The Speculator

PORTFOLIO POINT: A spooked market sells down miners - many with no operations in Australia - and our Coalworks investment droops even as it signs a winning farm-out with Japan.
Many sharemarket punters appeared to be running around like headless chooks this week as they panicked out of the resources market in confusion over proposed tax changes.
On a normal day, one would have expected our investment in Coalworks Ltd (CWK) to hold firm or even advance on news that a farm-in deal worth $11 million had been signed with a Japanese giant to develop the company's 42 million tonne thermal coal resource in the Gunnedah Basin of NSW.
The deal was announced yesterday and Coalworks shares promptly fell from a day's high of 49¢ to a day's low of 41¢ on turnover of close to 770,000 shares. Luckily for readers of this column, we picked up the shares at 27.5¢ on March 9, so we're still well in front and I'll continue to hold them for the present.
A Coalworks subsidiary - Coalworks (Vickery South) Pty Ltd - signed the farm-in agreement with ICRA Vickery Pty Ltd (a subsidiary of ITOCHU Corporation of Japan, which has extensive experience in the development of coal mines and the global marketing and sale of coal).
Up to $11 million will be spent by the Japanese company at the Vickery South project, where drilling is now under way, to undertake a preliminary feasibility study and complete a bankable feasibility study for an open pit mine by mid-2011.
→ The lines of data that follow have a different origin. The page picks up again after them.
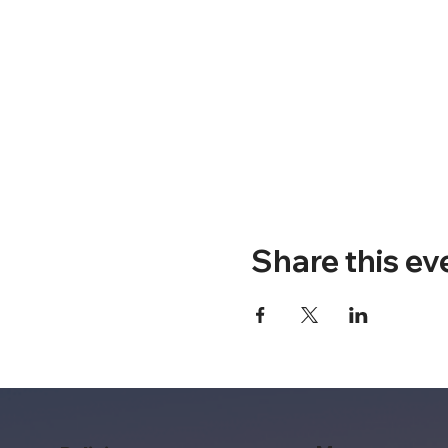
Share this ev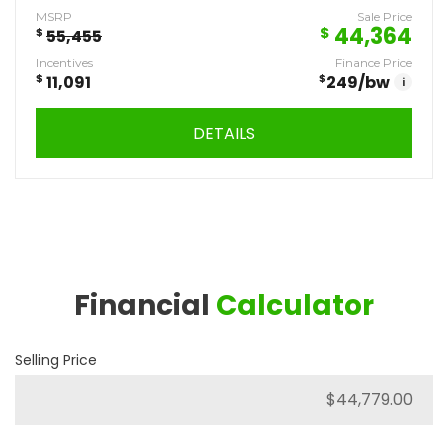
MSRP
Sale Price
44,364
$
$
55,455
Incentives
Finance Price
$
11,091
$
249
/bw
i
DETAILS
Financial
Calculator
Selling Price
The 42 million tonne Vickery South Resource is only a modest part of the Coalworks portfolio, which includes Oaklands in southern NSW (with a JORC measured, indicated and inferred resource of 822 million tonnes of thermal coal) and Ferndale in NSW's Upper Hunter with a target resource of 250-300 million tonnes of coking/ thermal coal.
Other stricken stocks
Even Australian-listed companies with no mining activities in Australia were marked down on Tuesday. Kingsgate Resources (KCN), a gold miner focused entirely on Thailand and Laos, saw its shares yesterday fall from a day's high of $8.71 to $8.26 on turnover of 409,000, although there was no significant change in the world gold price.
Our prized prospector Robust Resources also wilted, with its shares dipping from a close last week of $2.10 to a day's low of $1.75 on a turnover of 814,000 shares - yet its entire enterprise is based on Indonesia's Romang Island, 500 kilometres north-west of Darwin.
Today, Robust at one stage was marked down further to a day's low of $1.65 even though there is no way I can see that the 40% Resources Super Profits Tax (RSPT) can be extended to Indonesian resources.
While major income earning resource companies such as BHP-Billiton and Rio Tinto will see their profits clipped from Australian operations, the proposed measures won't be introduced until July 1, 2012.
A letter landed on my desk from a client of Adelaide-based tax lawyers McCullough Robertson, who see some merit in parts of the new tax proposals.
From July 1 next year, Australian prospectors and mine developers yet to earn a profit will get a resource exploration rebate at the company tax rate for exploration costs. This will enable companies in a tax loss situation to receive a cash rebate, rather than the present system where upfront deductions can create unusable tax losses for start-up companies and junior explorers.
Since the new profits tax regime will replace state royalties on production, new projects yet to turn a profit should benefit from reduced royalty obligations.